───── THE RECORDS ─────

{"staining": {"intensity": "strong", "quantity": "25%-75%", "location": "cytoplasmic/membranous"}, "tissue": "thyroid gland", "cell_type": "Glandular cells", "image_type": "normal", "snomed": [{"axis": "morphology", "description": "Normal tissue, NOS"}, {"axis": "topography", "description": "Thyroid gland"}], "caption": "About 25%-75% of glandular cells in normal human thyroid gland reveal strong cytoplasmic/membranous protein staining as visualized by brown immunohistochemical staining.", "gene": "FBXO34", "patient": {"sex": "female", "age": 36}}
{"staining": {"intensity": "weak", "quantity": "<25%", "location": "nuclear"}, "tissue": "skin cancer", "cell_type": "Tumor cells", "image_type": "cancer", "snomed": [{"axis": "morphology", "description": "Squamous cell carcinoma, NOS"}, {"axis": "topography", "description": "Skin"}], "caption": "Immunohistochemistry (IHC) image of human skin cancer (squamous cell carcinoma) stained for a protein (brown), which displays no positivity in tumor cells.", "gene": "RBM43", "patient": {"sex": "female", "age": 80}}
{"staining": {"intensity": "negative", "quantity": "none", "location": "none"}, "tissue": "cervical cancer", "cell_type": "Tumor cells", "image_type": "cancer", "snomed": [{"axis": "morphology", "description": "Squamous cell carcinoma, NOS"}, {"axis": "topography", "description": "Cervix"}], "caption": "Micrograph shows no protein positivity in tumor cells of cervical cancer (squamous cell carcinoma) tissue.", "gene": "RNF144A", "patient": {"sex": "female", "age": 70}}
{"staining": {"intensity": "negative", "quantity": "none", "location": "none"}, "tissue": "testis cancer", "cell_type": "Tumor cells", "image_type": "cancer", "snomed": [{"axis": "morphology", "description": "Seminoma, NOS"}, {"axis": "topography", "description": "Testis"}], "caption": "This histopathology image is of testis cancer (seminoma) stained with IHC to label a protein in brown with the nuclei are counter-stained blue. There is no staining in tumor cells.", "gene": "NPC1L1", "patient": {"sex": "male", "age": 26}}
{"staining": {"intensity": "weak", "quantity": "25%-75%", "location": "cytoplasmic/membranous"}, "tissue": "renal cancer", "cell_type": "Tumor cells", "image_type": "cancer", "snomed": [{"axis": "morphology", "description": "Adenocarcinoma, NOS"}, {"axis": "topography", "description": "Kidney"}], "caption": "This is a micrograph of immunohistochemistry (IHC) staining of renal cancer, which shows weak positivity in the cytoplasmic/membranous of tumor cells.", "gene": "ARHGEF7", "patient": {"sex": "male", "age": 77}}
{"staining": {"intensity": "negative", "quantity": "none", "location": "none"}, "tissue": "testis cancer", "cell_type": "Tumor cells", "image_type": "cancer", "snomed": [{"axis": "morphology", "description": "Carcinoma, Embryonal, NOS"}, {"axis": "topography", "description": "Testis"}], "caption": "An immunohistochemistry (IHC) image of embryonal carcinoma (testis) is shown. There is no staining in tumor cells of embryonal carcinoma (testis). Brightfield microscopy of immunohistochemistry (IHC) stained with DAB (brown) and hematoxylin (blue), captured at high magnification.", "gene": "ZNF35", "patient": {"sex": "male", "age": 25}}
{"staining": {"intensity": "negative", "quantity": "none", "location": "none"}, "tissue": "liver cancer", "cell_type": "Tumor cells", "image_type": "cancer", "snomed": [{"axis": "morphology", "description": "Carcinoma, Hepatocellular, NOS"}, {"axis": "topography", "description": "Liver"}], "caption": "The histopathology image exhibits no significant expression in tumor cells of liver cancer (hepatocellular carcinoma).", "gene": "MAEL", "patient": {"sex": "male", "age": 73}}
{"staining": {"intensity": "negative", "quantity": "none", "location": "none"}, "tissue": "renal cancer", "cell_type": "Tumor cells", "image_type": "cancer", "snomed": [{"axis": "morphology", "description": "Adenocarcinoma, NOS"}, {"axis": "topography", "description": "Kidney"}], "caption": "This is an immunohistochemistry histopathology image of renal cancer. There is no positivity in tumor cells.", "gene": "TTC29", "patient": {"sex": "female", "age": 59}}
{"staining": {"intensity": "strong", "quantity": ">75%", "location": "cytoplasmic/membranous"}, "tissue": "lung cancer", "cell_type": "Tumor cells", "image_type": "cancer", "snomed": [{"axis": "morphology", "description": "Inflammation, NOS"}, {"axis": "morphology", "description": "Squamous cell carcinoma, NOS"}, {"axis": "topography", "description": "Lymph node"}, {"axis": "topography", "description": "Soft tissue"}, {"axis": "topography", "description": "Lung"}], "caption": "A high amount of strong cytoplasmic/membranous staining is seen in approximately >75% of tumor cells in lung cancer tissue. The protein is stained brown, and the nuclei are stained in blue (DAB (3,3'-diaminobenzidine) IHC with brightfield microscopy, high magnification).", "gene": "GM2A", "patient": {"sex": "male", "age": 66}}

─────

WHAT TO DO:
From the first entry to the last, reproduce everything precisely.

SOLVED EXERCISE:
{"staining": {"intensity": "strong", "quantity": "25%-75%", "location": "cytoplasmic/membranous"}, "tissue": "thyroid gland", "cell_type": "Glandular cells", "image_type": "normal", "snomed": [{"axis": "morphology", "description": "Normal tissue, NOS"}, {"axis": "topography", "description": "Thyroid gland"}], "caption": "About 25%-75% of glandular cells in normal human thyroid gland reveal strong cytoplasmic/membranous protein staining as visualized by brown immunohistochemical staining.", "gene": "FBXO34", "patient": {"sex": "female", "age": 36}}
{"staining": {"intensity": "weak", "quantity": "<25%", "location": "nuclear"}, "tissue": "skin cancer", "cell_type": "Tumor cells", "image_type": "cancer", "snomed": [{"axis": "morphology", "description": "Squamous cell carcinoma, NOS"}, {"axis": "topography", "description": "Skin"}], "caption": "Immunohistochemistry (IHC) image of human skin cancer (squamous cell carcinoma) stained for a protein (brown), which displays no positivity in tumor cells.", "gene": "RBM43", "patient": {"sex": "female", "age": 80}}
{"staining": {"intensity": "negative", "quantity": "none", "location": "none"}, "tissue": "cervical cancer", "cell_type": "Tumor cells", "image_type": "cancer", "snomed": [{"axis": "morphology", "description": "Squamous cell carcinoma, NOS"}, {"axis": "topography", "description": "Cervix"}], "caption": "Micrograph shows no protein positivity in tumor cells of cervical cancer (squamous cell carcinoma) tissue.", "gene": "RNF144A", "patient": {"sex": "female", "age": 70}}
{"staining": {"intensity": "negative", "quantity": "none", "location": "none"}, "tissue": "testis cancer", "cell_type": "Tumor cells", "image_type": "cancer", "snomed": [{"axis": "morphology", "description": "Seminoma, NOS"}, {"axis": "topography", "description": "Testis"}], "caption": "This histopathology image is of testis cancer (seminoma) stained with IHC to label a protein in brown with the nuclei are counter-stained blue. There is no staining in tumor cells.", "gene": "NPC1L1", "patient": {"sex": "male", "age": 26}}
{"staining": {"intensity": "weak", "quantity": "25%-75%", "location": "cytoplasmic/membranous"}, "tissue": "renal cancer", "cell_type": "Tumor cells", "image_type": "cancer", "snomed": [{"axis": "morphology", "description": "Adenocarcinoma, NOS"}, {"axis": "topography", "description": "Kidney"}], "caption": "This is a micrograph of immunohistochemistry (IHC) staining of renal cancer, which shows weak positivity in the cytoplasmic/membranous of tumor cells.", "gene": "ARHGEF7", "patient": {"sex": "male", "age": 77}}
{"staining": {"intensity": "negative", "quantity": "none", "location": "none"}, "tissue": "testis cancer", "cell_type": "Tumor cells", "image_type": "cancer", "snomed": [{"axis": "morphology", "description": "Carcinoma, Embryonal, NOS"}, {"axis": "topography", "description": "Testis"}], "caption": "An immunohistochemistry (IHC) image of embryonal carcinoma (testis) is shown. There is no staining in tumor cells of embryonal carcinoma (testis). Brightfield microscopy of immunohistochemistry (IHC) stained with DAB (brown) and hematoxylin (blue), captured at high magnification.", "gene": "ZNF35", "patient": {"sex": "male", "age": 25}}
{"staining": {"intensity": "negative", "quantity": "none", "location": "none"}, "tissue": "liver cancer", "cell_type": "Tumor cells", "image_type": "cancer", "snomed": [{"axis": "morphology", "description": "Carcinoma, Hepatocellular, NOS"}, {"axis": "topography", "description": "Liver"}], "caption": "The histopathology image exhibits no significant expression in tumor cells of liver cancer (hepatocellular carcinoma).", "gene": "MAEL", "patient": {"sex": "male", "age": 73}}
{"staining": {"intensity": "negative", "quantity": "none", "location": "none"}, "tissue": "renal cancer", "cell_type": "Tumor cells", "image_type": "cancer", "snomed": [{"axis": "morphology", "description": "Adenocarcinoma, NOS"}, {"axis": "topography", "description": "Kidney"}], "caption": "This is an immunohistochemistry histopathology image of renal cancer. There is no positivity in tumor cells.", "gene": "TTC29", "patient": {"sex": "female", "age": 59}}
{"staining": {"intensity": "strong", "quantity": ">75%", "location": "cytoplasmic/membranous"}, "tissue": "lung cancer", "cell_type": "Tumor cells", "image_type": "cancer", "snomed": [{"axis": "morphology", "description": "Inflammation, NOS"}, {"axis": "morphology", "description": "Squamous cell carcinoma, NOS"}, {"axis": "topography", "description": "Lymph node"}, {"axis": "topography", "description": "Soft tissue"}, {"axis": "topography", "description": "Lung"}], "caption": "A high amount of strong cytoplasmic/membranous staining is seen in approximately >75% of tumor cells in lung cancer tissue. The protein is stained brown, and the nuclei are stained in blue (DAB (3,3'-diaminobenzidine) IHC with brightfield microscopy, high magnification).", "gene": "GM2A", "patient": {"sex": "male", "age": 66}}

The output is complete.